Community-Acquired Pneumonia (CAP): The characteristic pulmonary physical exam findings include: Tachypnea, rales over the affected lobe, increased tactile fremitus, bronchial breath sounds, and dullness on chest percussion (Rider & Frazee, 2018). The patent presents with pulmonary symptoms characteristic of CAP, including tachypnea, rales, and dullness on percussion. She also has a fever, reduced saturation levels, and elevated WBC, which occur in CAP.

Treatment Plan: Treatment will aim to correct hypoxemia since it is a threat to organ function.

Medications: Low-molecular-weight heparin

IV Hydrocortisone 200 mg OD

Salmeterol 1 inhalation BD

Non-pharmacologic: Oxygen supplementation via nasal cannula to correct hypoxemia (Summers et al., 2022).

Health Education: Adherence to pharmacological therapy. Pulmonary rehabilitation interventions for COPD.

Consultations: Consult a Pulmonary specialist if the respiratory failure does not improve with treatment.

Follow-up: The patient will be scheduled for a follow-up two weeks after discharge.

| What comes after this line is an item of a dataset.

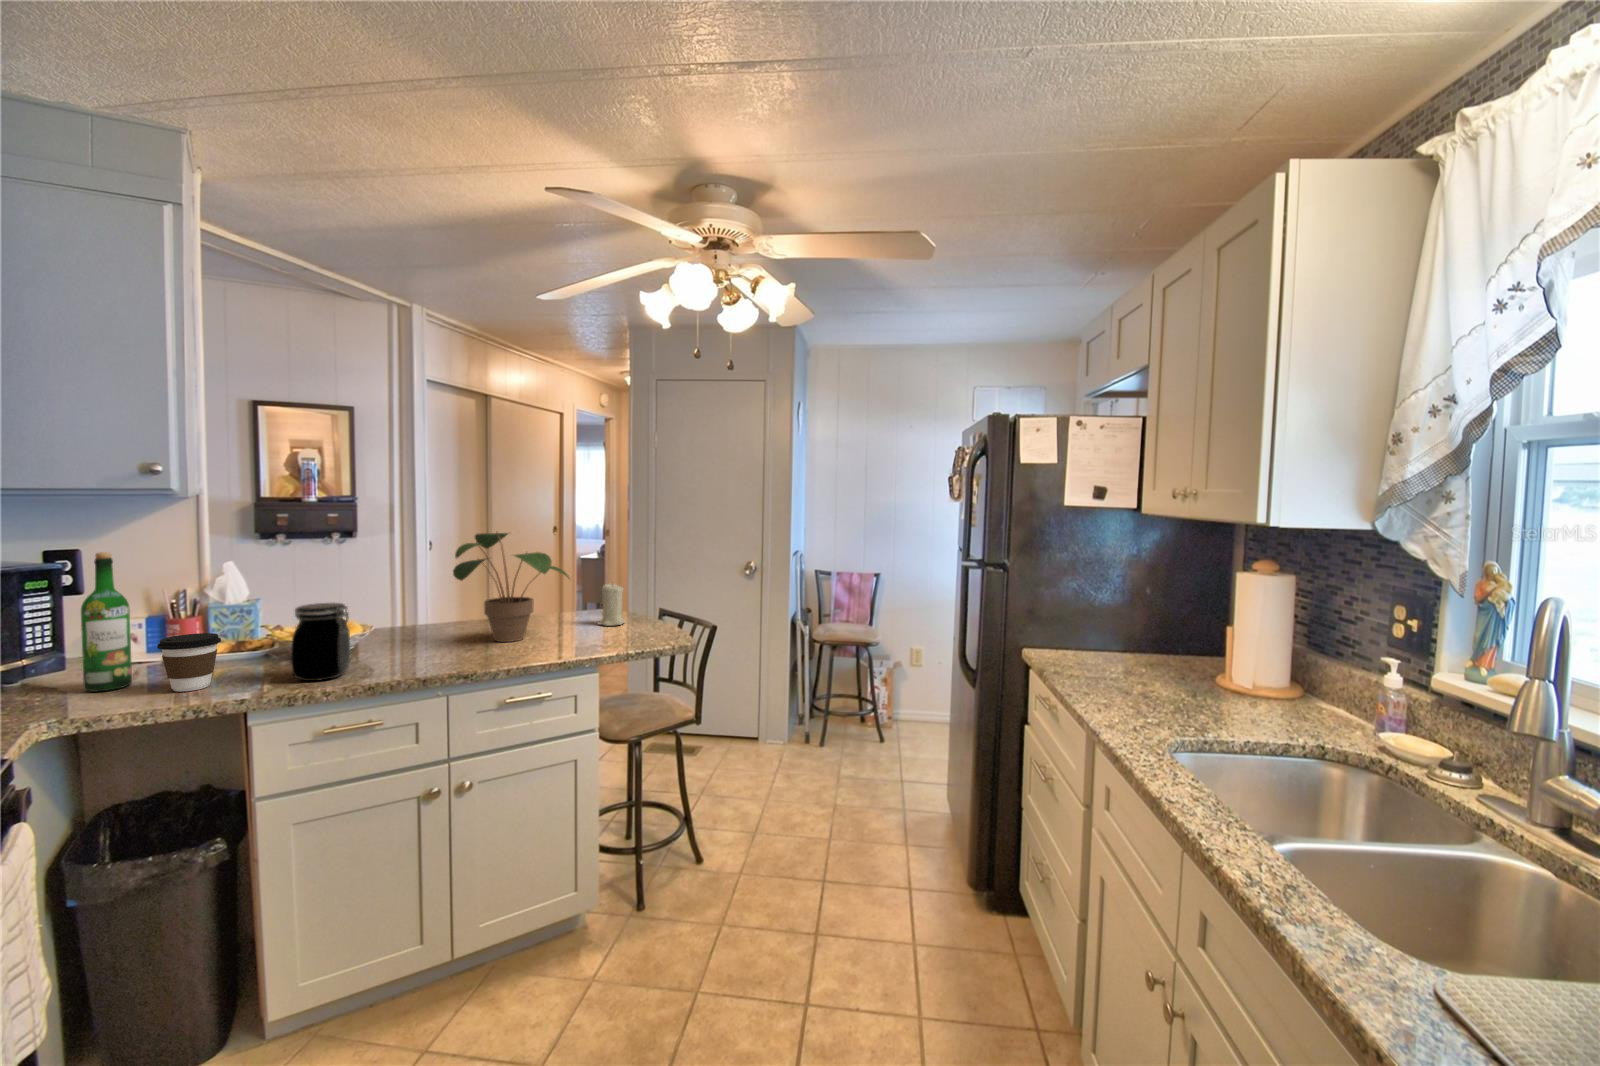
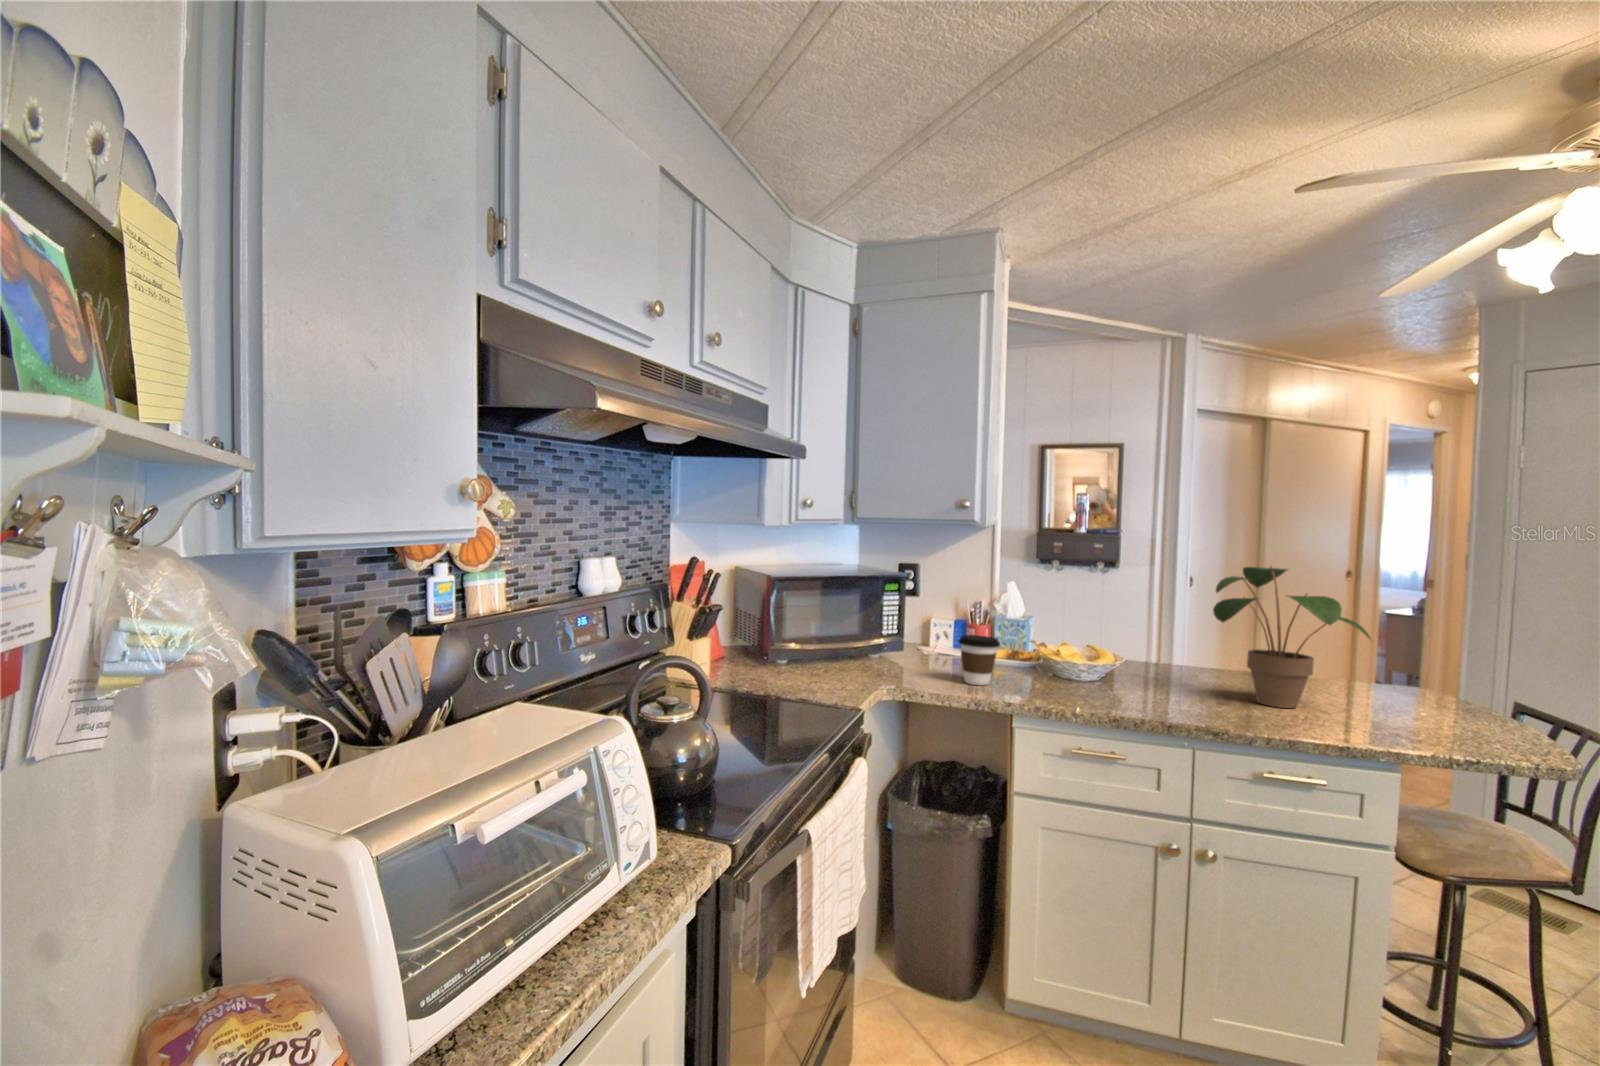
wine bottle: present [81,552,132,692] -> none [914,558,944,673]
candle: present [598,584,625,626] -> none [1414,654,1465,720]
jar: present [291,603,350,681] -> none [1050,623,1101,701]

Geriatric or Ethical Considerations:

Geriatric patients are predisposed to Respiratory failure. The clinician should consider the factors that trigger Respiratory failure in geriatrics, like acute exacerbations of COPD, acute heart decompensation, severe community-acquired pneumonia, and pulmonary embolism. The patient, in this case, has COPD, which is the likely cause of respiratory failure. Foccillo (2019) explains that in the management of respiratory failure in geriatrics, it is mandatory to reverse and prevent tissue hypoxia through conventional oxygen therapy or invasive or non-invasive mechanical ventilation. Ethical considerations surround the principles of beneficence and nonmaleficence. The clinician should uphold the two ethical principles by implementing interventions that will promote the best treatment outcomes and cause no harm to the patient. Thus, interventions should be guided by evidence-based research. In addition, the clinician should obtain consent from the patient and respect her treatment decisions.





Foccillo, G. (2019). The Infections Causing Acute Respiratory Failure in Elderly Patients. Ventilatory Support and Oxygen Therapy in Elder, Palliative and End-of-Life Care Patients, pp. 35–45.

Kaku, S., Nguyen, C. D., Htet, N. N., Tutera, D., Barr, J., Paintal, H. S., & Kuschner, W. G. (2020). Acute respiratory distress syndrome: etiology, pathogenesis, and summary on management. Journal of Intensive Care Medicine35(8), 723-737.

Rababa, M., Bani Hamad, D., & Hayajneh, A. A. (2022). Sepsis assessment and management in critically Ill adults: A systematic review. PloS one17(7), e0270711.

Rider, A. C., & Frazee, B. W. (2018). Community-Acquired Pneumonia. Emergency medicine clinics of North America36(4), 665–683.

Summers, C., Todd, R. S., Vercruysse, G. A., & Moore, F. A. (2022). Acute Respiratory Failure. Perioperative Medicine, 576–586.